(Extracted data entries)
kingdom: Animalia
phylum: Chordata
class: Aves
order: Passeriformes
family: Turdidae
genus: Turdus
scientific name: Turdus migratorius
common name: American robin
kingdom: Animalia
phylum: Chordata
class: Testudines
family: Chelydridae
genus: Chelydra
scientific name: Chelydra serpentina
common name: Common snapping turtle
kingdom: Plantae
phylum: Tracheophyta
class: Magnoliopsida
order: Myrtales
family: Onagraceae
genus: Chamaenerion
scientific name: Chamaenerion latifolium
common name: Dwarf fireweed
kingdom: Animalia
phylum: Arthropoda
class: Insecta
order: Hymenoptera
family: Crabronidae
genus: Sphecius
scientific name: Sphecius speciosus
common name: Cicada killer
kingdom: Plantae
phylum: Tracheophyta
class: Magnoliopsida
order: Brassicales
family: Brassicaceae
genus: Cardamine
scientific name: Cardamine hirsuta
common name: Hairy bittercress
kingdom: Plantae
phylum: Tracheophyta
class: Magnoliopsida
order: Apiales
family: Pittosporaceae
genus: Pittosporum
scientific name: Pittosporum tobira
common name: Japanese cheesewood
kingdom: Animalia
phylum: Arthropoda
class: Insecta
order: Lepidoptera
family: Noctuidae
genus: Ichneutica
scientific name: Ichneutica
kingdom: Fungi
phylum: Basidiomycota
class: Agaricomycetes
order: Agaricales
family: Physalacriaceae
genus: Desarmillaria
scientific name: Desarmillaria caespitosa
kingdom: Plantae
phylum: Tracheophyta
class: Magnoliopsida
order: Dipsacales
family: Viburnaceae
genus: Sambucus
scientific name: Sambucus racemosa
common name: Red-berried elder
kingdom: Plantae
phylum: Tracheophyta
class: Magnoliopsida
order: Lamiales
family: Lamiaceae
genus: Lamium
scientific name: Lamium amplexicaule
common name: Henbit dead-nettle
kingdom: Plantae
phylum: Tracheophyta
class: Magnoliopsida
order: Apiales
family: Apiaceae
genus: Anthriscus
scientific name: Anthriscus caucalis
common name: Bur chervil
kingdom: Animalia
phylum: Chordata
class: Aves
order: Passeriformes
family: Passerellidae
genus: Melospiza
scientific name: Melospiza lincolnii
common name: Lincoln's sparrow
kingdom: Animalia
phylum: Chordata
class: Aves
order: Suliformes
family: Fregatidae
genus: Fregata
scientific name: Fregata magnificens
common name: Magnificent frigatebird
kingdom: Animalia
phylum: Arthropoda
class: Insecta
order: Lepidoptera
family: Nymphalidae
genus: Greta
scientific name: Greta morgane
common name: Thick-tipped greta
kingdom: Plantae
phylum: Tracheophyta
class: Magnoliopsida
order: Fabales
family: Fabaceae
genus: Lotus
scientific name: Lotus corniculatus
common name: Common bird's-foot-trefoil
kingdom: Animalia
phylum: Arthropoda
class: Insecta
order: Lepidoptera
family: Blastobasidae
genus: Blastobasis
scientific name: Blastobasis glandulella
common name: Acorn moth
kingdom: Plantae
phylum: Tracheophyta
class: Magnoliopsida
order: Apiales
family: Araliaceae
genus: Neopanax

▶ Aim of the exercise: Reproduce every line of the material above without changing anything.

▶ Answer to the task:
kingdom: Animalia
phylum: Chordata
class: Aves
order: Passeriformes
family: Turdidae
genus: Turdus
scientific name: Turdus migratorius
common name: American robin
kingdom: Animalia
phylum: Chordata
class: Testudines
family: Chelydridae
genus: Chelydra
scientific name: Chelydra serpentina
common name: Common snapping turtle
kingdom: Plantae
phylum: Tracheophyta
class: Magnoliopsida
order: Myrtales
family: Onagraceae
genus: Chamaenerion
scientific name: Chamaenerion latifolium
common name: Dwarf fireweed
kingdom: Animalia
phylum: Arthropoda
class: Insecta
order: Hymenoptera
family: Crabronidae
genus: Sphecius
scientific name: Sphecius speciosus
common name: Cicada killer
kingdom: Plantae
phylum: Tracheophyta
class: Magnoliopsida
order: Brassicales
family: Brassicaceae
genus: Cardamine
scientific name: Cardamine hirsuta
common name: Hairy bittercress
kingdom: Plantae
phylum: Tracheophyta
class: Magnoliopsida
order: Apiales
family: Pittosporaceae
genus: Pittosporum
scientific name: Pittosporum tobira
common name: Japanese cheesewood
kingdom: Animalia
phylum: Arthropoda
class: Insecta
order: Lepidoptera
family: Noctuidae
genus: Ichneutica
scientific name: Ichneutica
kingdom: Fungi
phylum: Basidiomycota
class: Agaricomycetes
order: Agaricales
family: Physalacriaceae
genus: Desarmillaria
scientific name: Desarmillaria caespitosa
kingdom: Plantae
phylum: Tracheophyta
class: Magnoliopsida
order: Dipsacales
family: Viburnaceae
genus: Sambucus
scientific name: Sambucus racemosa
common name: Red-berried elder
kingdom: Plantae
phylum: Tracheophyta
class: Magnoliopsida
order: Lamiales
family: Lamiaceae
genus: Lamium
scientific name: Lamium amplexicaule
common name: Henbit dead-nettle
kingdom: Plantae
phylum: Tracheophyta
class: Magnoliopsida
order: Apiales
family: Apiaceae
genus: Anthriscus
scientific name: Anthriscus caucalis
common name: Bur chervil
kingdom: Animalia
phylum: Chordata
class: Aves
order: Passeriformes
family: Passerellidae
genus: Melospiza
scientific name: Melospiza lincolnii
common name: Lincoln's sparrow
kingdom: Animalia
phylum: Chordata
class: Aves
order: Suliformes
family: Fregatidae
genus: Fregata
scientific name: Fregata magnificens
common name: Magnificent frigatebird
kingdom: Animalia
phylum: Arthropoda
class: Insecta
order: Lepidoptera
family: Nymphalidae
genus: Greta
scientific name: Greta morgane
common name: Thick-tipped greta
kingdom: Plantae
phylum: Tracheophyta
class: Magnoliopsida
order: Fabales
family: Fabaceae
genus: Lotus
scientific name: Lotus corniculatus
common name: Common bird's-foot-trefoil
kingdom: Animalia
phylum: Arthropoda
class: Insecta
order: Lepidoptera
family: Blastobasidae
genus: Blastobasis
scientific name: Blastobasis glandulella
common name: Acorn moth
kingdom: Plantae
phylum: Tracheophyta
class: Magnoliopsida
order: Apiales
family: Araliaceae
genus: Neopanax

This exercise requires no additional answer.